Opposition Leader Tony Abbott has made the Government’s new mining tax the centerpiece of his election strategy, and avoided the task of revealing substantial savings in his Budget Reply, preferring to spend most of it savaging the Government’s plans for a super-profits-based tax in the mining sector.

Rather than use the reply to outline the Coalition’s fiscal strategy, Abbott instead made it about the Government’s response to the Henry Review, aiming to convince voters that the RSPT will seriously damage the Australian economy.

Abbott has committed only to returning to surplus “at least as quickly as the government proposes”, ending the endless debt’n’deficits rhetoric of returning to surplus more quickly than Labor.  His only savings initiatives are the previously announced proposals to abandon the National Broadband Network and sell Medibank Private, the cancellation of the Government’s $650m increase to its renewable energy fund announced in the Budget, a suspension of Public Sector recruitment to save $4b and reduce government advertising by 25%, saving around $28m.

The real work of savings initiatives will be left to Joe Hockey, who will unveil more expenditure cuts in his Budget response at the National Press Club next week.

Instead, Abbott chose to focus on making the Government’s RSPT a key part of the forthcoming election, declaring its defeat to be critical to the future of the economy and saying the only way it could be defeated would be via a Liberal victory, placing the mining tax front and centre in the Coalition’s bid to make Kevin Rudd a one-term Prime Minister.

Abbott also indicated that the Coalition was intent on running the gauntlet of another trade union campaign by going to the election with a plan to re-impose some aspects of Workchoices, including individual contracts, unfair dismissal exemptions and greater flexibility.

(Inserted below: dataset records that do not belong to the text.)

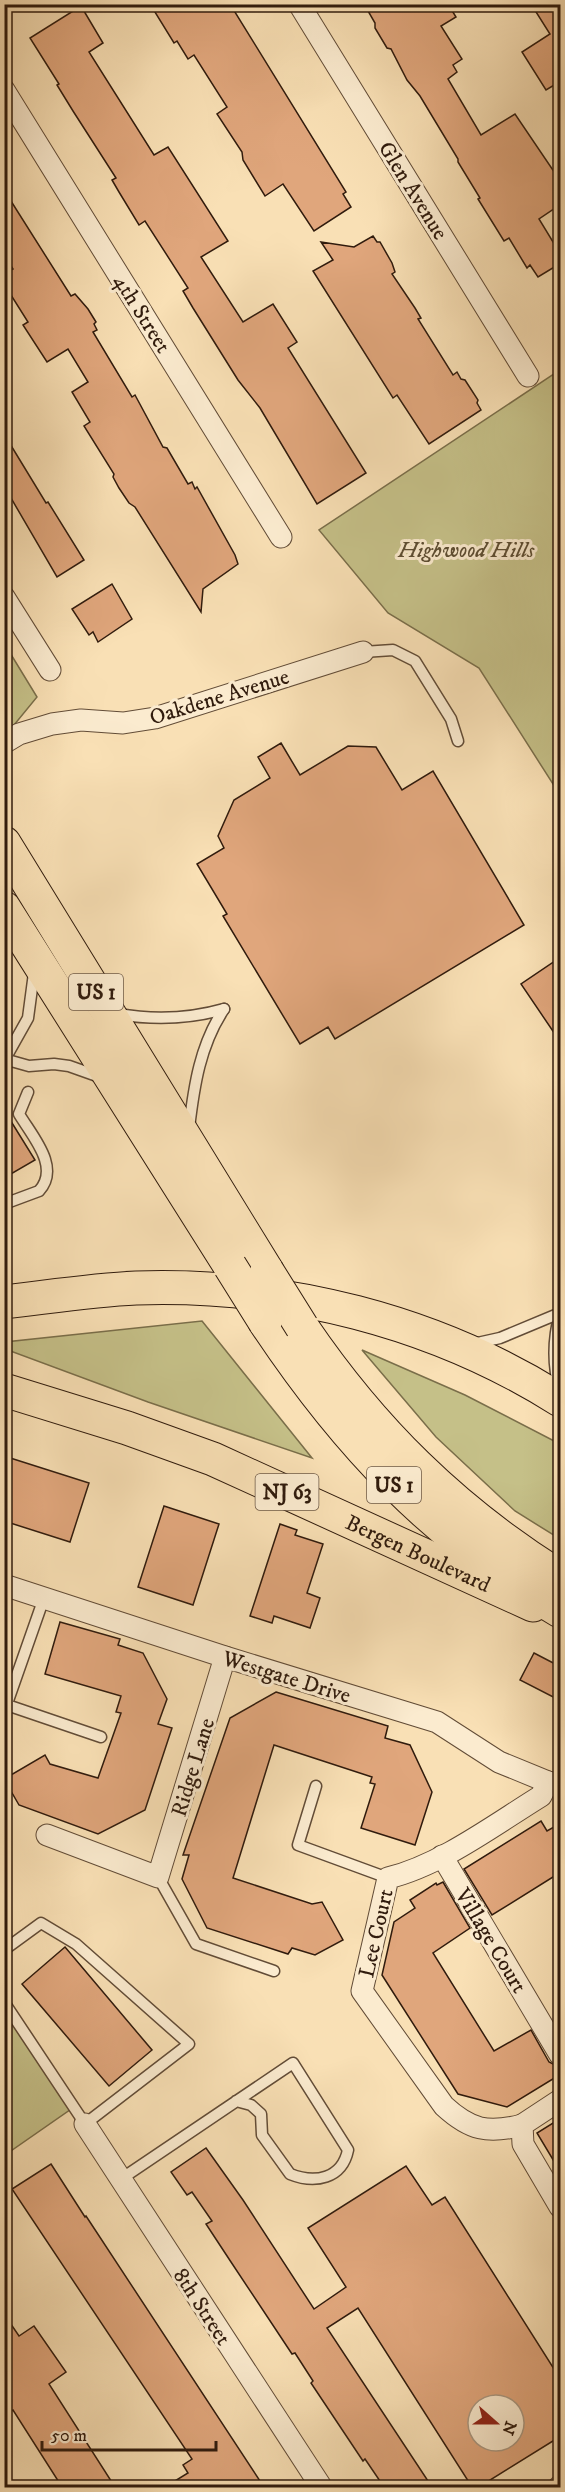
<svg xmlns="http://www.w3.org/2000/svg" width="565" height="2492" font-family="'IM FELL DW Pica',serif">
	<rect width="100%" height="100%" fill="#f9e0b5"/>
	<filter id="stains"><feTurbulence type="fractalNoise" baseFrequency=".00333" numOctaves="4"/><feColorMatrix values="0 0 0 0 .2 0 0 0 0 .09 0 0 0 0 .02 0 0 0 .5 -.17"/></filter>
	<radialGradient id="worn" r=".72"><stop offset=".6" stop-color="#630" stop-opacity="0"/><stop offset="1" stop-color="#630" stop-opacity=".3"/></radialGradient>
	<g fill="#c5c088" stroke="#7a6e4a" stroke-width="1.5">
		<polygon points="560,370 560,795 479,668 388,613 319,530"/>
		<polygon points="4,643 37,697 5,736 4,736"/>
		<polygon points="202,1321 312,1458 148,1402 5,1349 5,1342"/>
		<polygon points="362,1350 465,1395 560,1444 560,1539 515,1511 436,1437"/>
		<polygon points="4,2002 74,2107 5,2155 4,2155"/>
	</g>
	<g fill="#e0a67c" stroke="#301b0d" stroke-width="1.5" fill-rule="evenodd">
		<polygon points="150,4 230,4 346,192 343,194 351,207 314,231 283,184 265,196 243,160 242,152 217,114 227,107 194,55 188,59 177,41 174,43"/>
		<polygon points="364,4 448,4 456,17 441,26 462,59 453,65 457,72 448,79 481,135 515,114 561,182 561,204 539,219 561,255 561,263 538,277 530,265 527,268 509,238 504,241 478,199 480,198 458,162 458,159 420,96 407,80 391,49 387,48 375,28 375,23"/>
		<polygon points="531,4 561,4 561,81 546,90 522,52 550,34"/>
		<polygon points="81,6 103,43 89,52 154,155 168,147 228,241 201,257 243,322 273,304 297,342 288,348 366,473 317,504 260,408 238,380 193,308 183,291 188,288 145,221 139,225 119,192 112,180 116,178 73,111 57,85 59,84 30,38"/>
		<polygon points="4,190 71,296 75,294 88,309 96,322 94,324 97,330 93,332 132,397 135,395 163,447 167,448 188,484 192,482 195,489 197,487 235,555 238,564 203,589 201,612 135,507 129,503 119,488 113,477 114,474 84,426 90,422 72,392 88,382 68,349 47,362 23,325 28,322 4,284 4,274 13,269 4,255"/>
		<polygon points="373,236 377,242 380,242 392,263 395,272 392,274 415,308 421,318 418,319 453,375 457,372 461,379 465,380 478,400 477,403 481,410 429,444 397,395 393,398 313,271 333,260 321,242 354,247"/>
		<polygon points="4,434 46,503 48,502 84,560 57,577 4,486"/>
		<polygon points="112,584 132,619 98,642 93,632 89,635 72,609"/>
		<polygon points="281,743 300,775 348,746 376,747 402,790 433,771 524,925 335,1039 328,1027 300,1044 223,916 227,914 197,864 224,848 218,836 234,800 270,778 258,757"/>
		<polygon points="561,957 561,1043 521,984"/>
		<polygon points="4,1110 35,1160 4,1178"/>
		<polygon points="4,1456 89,1483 70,1542 4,1521"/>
		<polygon points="164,1506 219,1524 193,1605 138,1587"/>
		<polygon points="280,1524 297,1530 295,1535 323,1544 307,1593 320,1598 310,1628 274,1616 272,1623 250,1616"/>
		<polygon points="60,1622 120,1639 118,1645 143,1653 167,1699 158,1724 172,1728 145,1810 98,1834 19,1805 4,1779 45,1755 50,1764 98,1778 121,1713 116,1712 121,1696 45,1674"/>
		<polygon points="534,1653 561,1667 561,1701 520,1680"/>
		<polygon points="276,1692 388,1726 385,1738 410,1745 432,1792 415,1845 361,1828 375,1784 370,1783 372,1777 274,1745 233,1878 312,1904 322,1902 343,1940 315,1955 292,1948 288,1954 207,1928 182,1879 189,1855 183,1855 230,1718"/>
		<polygon points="541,1821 547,1831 561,1823 561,1872 492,1915 464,1869"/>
		<polygon points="443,1882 470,1928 433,1953 494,2051 531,2030 549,2062 561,2068 561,2074 507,2107 458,2094 382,1975 394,1922 415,1908 410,1900 436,1883 437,1885"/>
		<polygon points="65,1947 152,2050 109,2086 22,1984"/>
		<polygon points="561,2118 561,2173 537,2133"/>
		<path d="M206 2148 243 2200 314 2309 346 2287 308 2228 406 2166 432 2205 445 2197 561 2380V2436L479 2487H472L358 2308 327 2328 432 2487H384L365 2459 363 2461 311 2383 313 2381 295 2353 292 2354 231 2262 206 2224 212 2221 192 2192 187 2195 171 2172ZM478 2405H514V2441H478Z"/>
		<polygon points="51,2164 85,2217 86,2216 264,2487 165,2487 188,2473 183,2465 192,2459 12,2189"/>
		<polygon points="4,2314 19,2336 34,2326 66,2372 49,2384 115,2487 62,2487 13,2410 4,2415"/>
	</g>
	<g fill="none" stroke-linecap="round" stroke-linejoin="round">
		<g stroke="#624c37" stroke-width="13">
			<g id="service">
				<polyline points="363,652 393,650 415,661 451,719 458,741"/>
				<path d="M118 1014C153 1020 189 1019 224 1009"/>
				<polyline points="4,1059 29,1066 54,1064 69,1066 100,1077"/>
				<polyline points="5,1059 28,1018 34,973"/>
				<path d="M189 1128C194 1086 200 1045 224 1009"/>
				<path d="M4 1204 39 1191C61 1167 32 1136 19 1114L28 1092"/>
				<polyline points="473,1344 500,1338 560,1313"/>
				<path d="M560 1391C552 1364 553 1339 560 1313"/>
				<polyline points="7,1705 101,1737"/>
				<polyline points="4,1712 44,1598"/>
				<polyline points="316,1786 298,1845 388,1878"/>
				<polyline points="158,1877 196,1944 274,1971"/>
				<polyline points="4,1950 41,1923 76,1944 189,2044 85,2124 4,2002"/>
				<path d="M121 2179 293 2063 348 2150C342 2179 315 2184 290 2174L262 2135 261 2114 251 2105 236 2101"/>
			</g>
		</g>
		<g stroke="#624c37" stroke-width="23">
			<g id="minor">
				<polyline points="299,4 528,376"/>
				<polyline points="4,90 281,537"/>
				<polyline points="4,597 50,670"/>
				<polyline points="4,743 19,734 52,724 81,720 123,723 155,718 363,652"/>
				<polyline points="4,1585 225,1657 437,1722 499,1762 560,1787"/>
				<polyline points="47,1835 158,1877 225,1657"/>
				<polyline points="442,1856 560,2055"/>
				<polyline points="560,2100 522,2125 523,2144 560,2207"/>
				<polyline points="85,2124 322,2488"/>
				<path d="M522 2125C488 2134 470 2130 444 2106L362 1991 388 1878C441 1865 494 1825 541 1796L548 1782"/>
				<polyline points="558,2488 560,2486"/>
			</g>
		</g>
		<g stroke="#301b0d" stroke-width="35">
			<g id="primary">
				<path d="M4 1302C48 1297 92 1290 136 1288 284 1283 435 1321 560 1400"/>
				<path id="s1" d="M4 1390 127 1428 213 1459 533 1605"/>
			</g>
		</g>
		<g stroke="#301b0d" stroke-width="35">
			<g id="motorway">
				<polyline points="4,843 267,1271"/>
				<polyline points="4,908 230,1266"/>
				<path d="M265 1322C346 1444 433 1536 560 1611"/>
				<path d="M302 1327C372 1430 454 1511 560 1577"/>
			</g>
		</g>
		<use href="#service" stroke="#fbebcf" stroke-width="10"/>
		<use href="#minor" stroke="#fbebcf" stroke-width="21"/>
		<use href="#primary" stroke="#f9e0b5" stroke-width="33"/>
		<use href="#motorway" stroke="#f9e0b5" stroke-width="33"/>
		<g stroke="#301b0d" stroke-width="35" stroke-linecap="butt">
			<g id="motorway-bridge">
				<polyline points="230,1266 265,1322"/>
				<polyline points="267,1271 302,1327"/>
			</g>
		</g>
		<use href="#motorway-bridge" stroke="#f9e0b5" stroke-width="33"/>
	</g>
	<g text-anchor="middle" stroke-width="6" stroke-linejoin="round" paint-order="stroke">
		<g fill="#fbebcf" stroke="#6d5947" stroke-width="1.5">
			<rect x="69" y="974" width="54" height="36" rx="4.5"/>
			<rect x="367" y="1467" width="54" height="36" rx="4.5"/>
			<rect x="255.5" y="1474" width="63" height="36" rx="4.5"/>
		</g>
		<g font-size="21" font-weight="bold" fill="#301b0d">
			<text x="96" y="999">US 1</text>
			<text x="394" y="1492">US 1</text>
			<text x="287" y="1499">NJ 63</text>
		</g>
		<g font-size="22" fill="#301b0d" stroke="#fbebcf">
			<text transform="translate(414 190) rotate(58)" y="8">Glen Avenue</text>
			<text transform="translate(143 313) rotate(58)" y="8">4th Street</text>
			<text transform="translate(219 696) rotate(-17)" y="8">Oakdene Avenue</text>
			<text dy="8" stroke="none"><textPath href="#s1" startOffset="446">Bergen Boulevard</textPath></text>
			<text transform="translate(287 1676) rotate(17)" y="8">Westgate Drive</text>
			<text transform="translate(192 1767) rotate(-73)" y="8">Ridge Lane</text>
			<text transform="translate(375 1933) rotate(-77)" y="8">Lee Court</text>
			<text transform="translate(492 1940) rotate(59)" y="8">Village Court</text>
			<text transform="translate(203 2306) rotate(57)" y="8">8th Street</text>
		</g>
		<g font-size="22" font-style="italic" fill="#5d4d32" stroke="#fbebcf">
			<text x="466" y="557">Highwood Hills</text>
		</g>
	</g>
	<rect width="565" height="2492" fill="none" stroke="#f9e0b5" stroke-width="24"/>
	<rect x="6" y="6" width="553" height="2480" fill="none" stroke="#301b0d" stroke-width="3"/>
	<rect x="12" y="12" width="541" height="2468" fill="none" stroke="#301b0d" stroke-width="1.5"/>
	<g transform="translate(496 2423) rotate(111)"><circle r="28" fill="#fbebcf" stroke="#aa9881" stroke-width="1.5"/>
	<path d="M0-4.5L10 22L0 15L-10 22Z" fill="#8f2418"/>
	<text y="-9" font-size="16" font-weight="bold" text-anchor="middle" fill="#301b0d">N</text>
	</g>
	<path d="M42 2441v9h174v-9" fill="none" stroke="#301b0d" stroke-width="3"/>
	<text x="51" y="2441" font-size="18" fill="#301b0d" stroke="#fbebcf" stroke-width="4.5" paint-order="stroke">50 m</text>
	<rect width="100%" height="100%" filter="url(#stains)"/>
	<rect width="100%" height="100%" fill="url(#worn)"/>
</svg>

Abbott’s tactic of making the RSPT the centerpiece of his election strategy is bold but risky, given evidence that at worst Australians are relatively equally split on the issue.  Nevertheless, it will energise his troops, particularly Western Australian MPs, and should generate a flood of donations from cashed-up mining companies that will happily fund his anti-RSPT campaign.  Given Budget Replies are partly about geeing up backbenchers and generating political momentum, Abbott’s effort will be a success.

More problematic, though, is that the Government’s effort to neutralize the debt’n’deficits attack has clearly started working, forcing the Coalition away to switch away from its long-term tactic of trying to paint Labor as profligate.  Unwilling to embrace the sort of serious cuts that would propel the Budget back to surplus sooner than Labor has forecast, Abbott has decided to make a specific tax his theme.

Moreover, the lack of content in the speech will do nothing to dispel perceptions that Abbott is an economic lightweight, propped up by Joe Hockey and Andrew Robb who are needed to provide the sort of reassurance about economic competence that voters look for at election time.

Even so, Abbott clearly feels he is on a winner with the RSPT.  Given how poorly Kevin Rudd has sold the proposal so far, events may yet turn out to justify Abbott’s tactics.